Sponsor

Wednesday 18 May 2011

Steve Lehman, saxophonist, the Red fish - review

Richard closed for The New York TimesSteve lehman saxophonist and composer leading all contemporary International "Cannot Flow" red fish.

Steve Lehman, a quietly dazzling saxophonist, is the stylistic progeny of at least two grand masters of modern jazz, Anthony Braxton and Jackie McLean. In a series of powerful albums, he showed a propensity for intense improvisation, the taste of the entanglement of the rhythmic with drums and pianists and a penchant for surrounding them himself with like-minded performers. Mr. Lehman is music must therefore be jazz, right?

Later on the arts, the coverage of direct, critical events, extravagance multimedia and much more. Join the discussion.

Not so fast. Mr. Lehman, PhD candidate in composition at Columbia University, is also an ingenious creator of works intimately detailed contemporary classical concert, some show the influence of teachers such as Tristan Murail and Alvin Lucier. A "cannot Flow", had his first a concert of all contemporary International Red fish Tuesday evening, the ICELab of all series.
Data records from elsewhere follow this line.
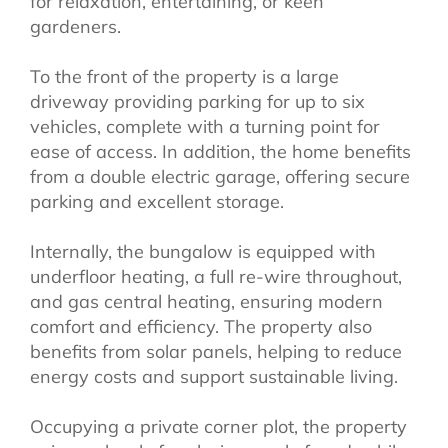
for relaxation, entertaining, or keen
gardeners.
To the front of the property is a large
driveway providing parking for up to six
vehicles, complete with a turning point for
ease of access. In addition, the home benefits
from a double electric garage, offering secure
parking and excellent storage.
Internally, the bungalow is equipped with
underfloor heating, a full re-wire throughout,
and gas central heating, ensuring modern
comfort and efficiency. The property also
benefits from solar panels, helping to reduce
energy costs and support sustainable living.
Occupying a private corner plot, the property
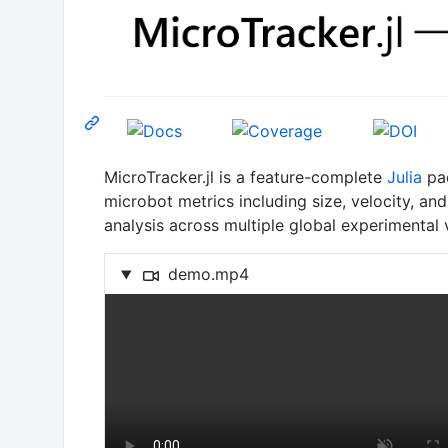
MicroTracker.jl is a feature-complete
Julia
pac
microbot metrics including size, velocity, a
analysis across multiple global experimental
demo.mp4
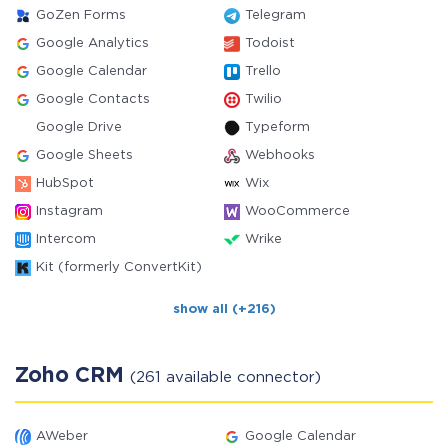
GoZen Forms
Telegram
Google Analytics
Todoist
Google Calendar
Trello
Google Contacts
Twilio
Google Drive
Typeform
Google Sheets
Webhooks
HubSpot
Wix
Instagram
WooCommerce
Intercom
Wrike
Kit (formerly ConvertKit)
show all (+216)
Zoho CRM
(261 available connector)
AWeber
Google Calendar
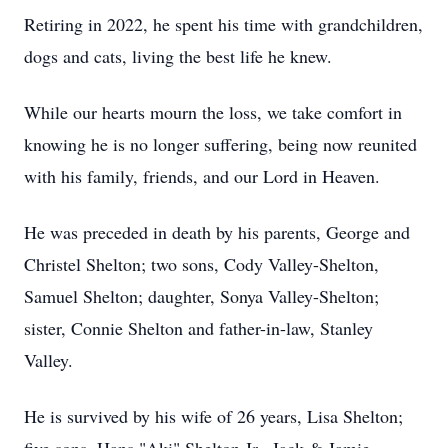
Retiring in 2022, he spent his time with grandchildren,
dogs and cats, living the best life he knew.
While our hearts mourn the loss, we take comfort in
knowing he is no longer suffering, being now reunited
with his family, friends, and our Lord in Heaven.
He was preceded in death by his parents, George and
Christel Shelton; two sons, Cody Valley-Shelton,
Samuel Shelton; daughter, Sonya Valley-Shelton;
sister, Connie Shelton and father-in-law, Stanley
Valley.
He is survived by his wife of 26 years, Lisa Shelton;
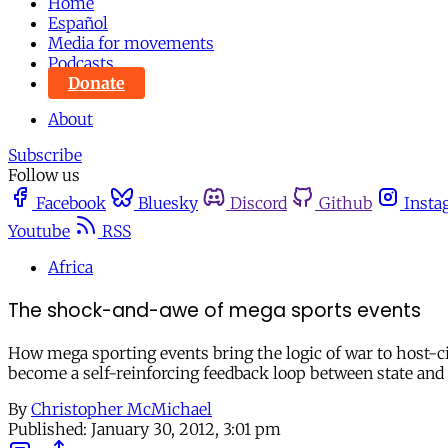
Home
Español
Media for movements
Podcasts
Donate
About
Subscribe
Follow us
Facebook
Bluesky
Discord
Github
Insta
Youtube
RSS
Africa
The shock-and-awe of mega sports events
How mega sporting events bring the logic of war to host-c
become a self-reinforcing feedback loop between state and
By
Christopher McMichael
Published:
January 30, 2012, 3:01 pm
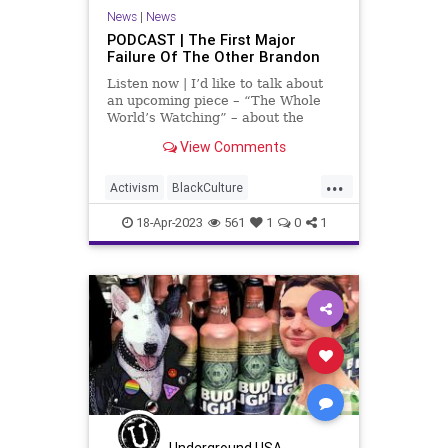
TeenTakeover
Totalitarianism
News
|
News
PODCAST | The First Major
UndergroundUSA
Failure Of The Other Brandon
Listen now | I’d like to talk about
an upcoming piece – “The Whole
World’s Watching” – about the
chaos and violence, and shootings
View Comments
in Chicago that happened over the
weekend, April 15th, 2023. We need
...
to address the ideological
Activism
BlackCulture
philosophies and
BlackTeens
BlackViolence
18-Apr-2023
561
1
0
1
BrandonJohnson
Chicago
ChicagoPolice
CPD
Fascism
Freedom
Globalism
Government
MichiganAvenue
MilleniumPark
News
Podcast
PodcastsOnAmazonMusic
Politics
Progressive
Shootings
Underground USA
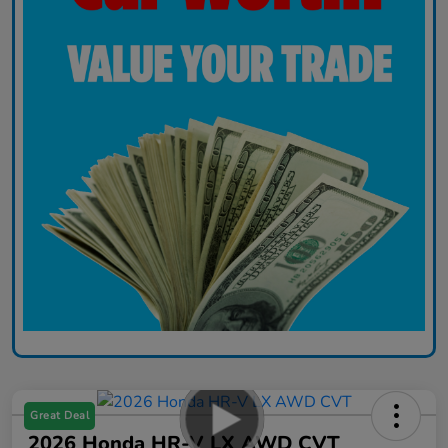
Great Deal
2026 Honda HR-V LX AWD CVT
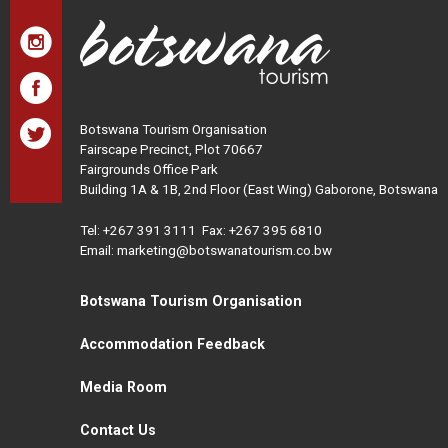
Botswana Tourism Organisation
Fairscape Precinct, Plot 70667
Fairgrounds Office Park
Building 1A & 1B, 2nd Floor (East Wing) Gaborone, Botswana
Tel:
+267 391 3111
Fax: +267 395 6810
Email: marketing@botswanatourism.co.bw
Botswana Tourism Organisation
Accommodation Feedback
Media Room
Contact Us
Unlike many identified jazz artists who continued the formal composition as a distinguished sideline, Mr. Lehman, as Mr. Braxton, proposes a risky but intriguing syncretism. On "Work, processing and flow," an album wonder Mr. Lehman issued in 2009, you have the harmonic analysis sophisticated contemporary classical music heard merged to a rhythmic section killer who played derived jagged electronica, hip-hop beats and post-bop jazz.

That Mr. Lehman reached similar Alchemy in "Unable to Flow," commissioned jointly by all and the Manhattan new music project, was due in part to the unlikely skills of performers. It was a given that these musicians could manage the complex harmonies and unpredictable rhythms; they could improvise with jurisdiction and make oblique figures swing was a small miracle.

"Prologue," for byte, coupled with the flute clarinet and cor with trombone, iridescent tandems coiled and writhed on piano rhythms to and harmonic of thick washes of rattlesnakes (antique cymbals) and the tam-tams. ". Down and if flowing in the waves, the music ends with an obsessively repeated figure, as if a phonograph needle was blocked in a Groove. In "Baltimore, Berlin," a review of a quintet 2008 stark, spacious, Joshua Rubin clarinettist and trombonist Tim Albright warbled and tangue against spice piano gusts, low and battery.

Mr. Lehman took his saxophone for two other sections. "For McCoy Tyner, Tristan Murail, Anthony Braxton, and Alexander Scriabin"open with wheels capped on sopranino saxophone."" Switching to alto Mr. Lehman played tart contemplations, biased on spare accompanying pianist Cory Smythe pitch to the. And in "Epilogue," a solo alto saxophone discreet, Mr. Lehman eloquently show how stimulation, proportion, color and expressive freedom are questions of interest to composers and jazz improvisers modernists alike.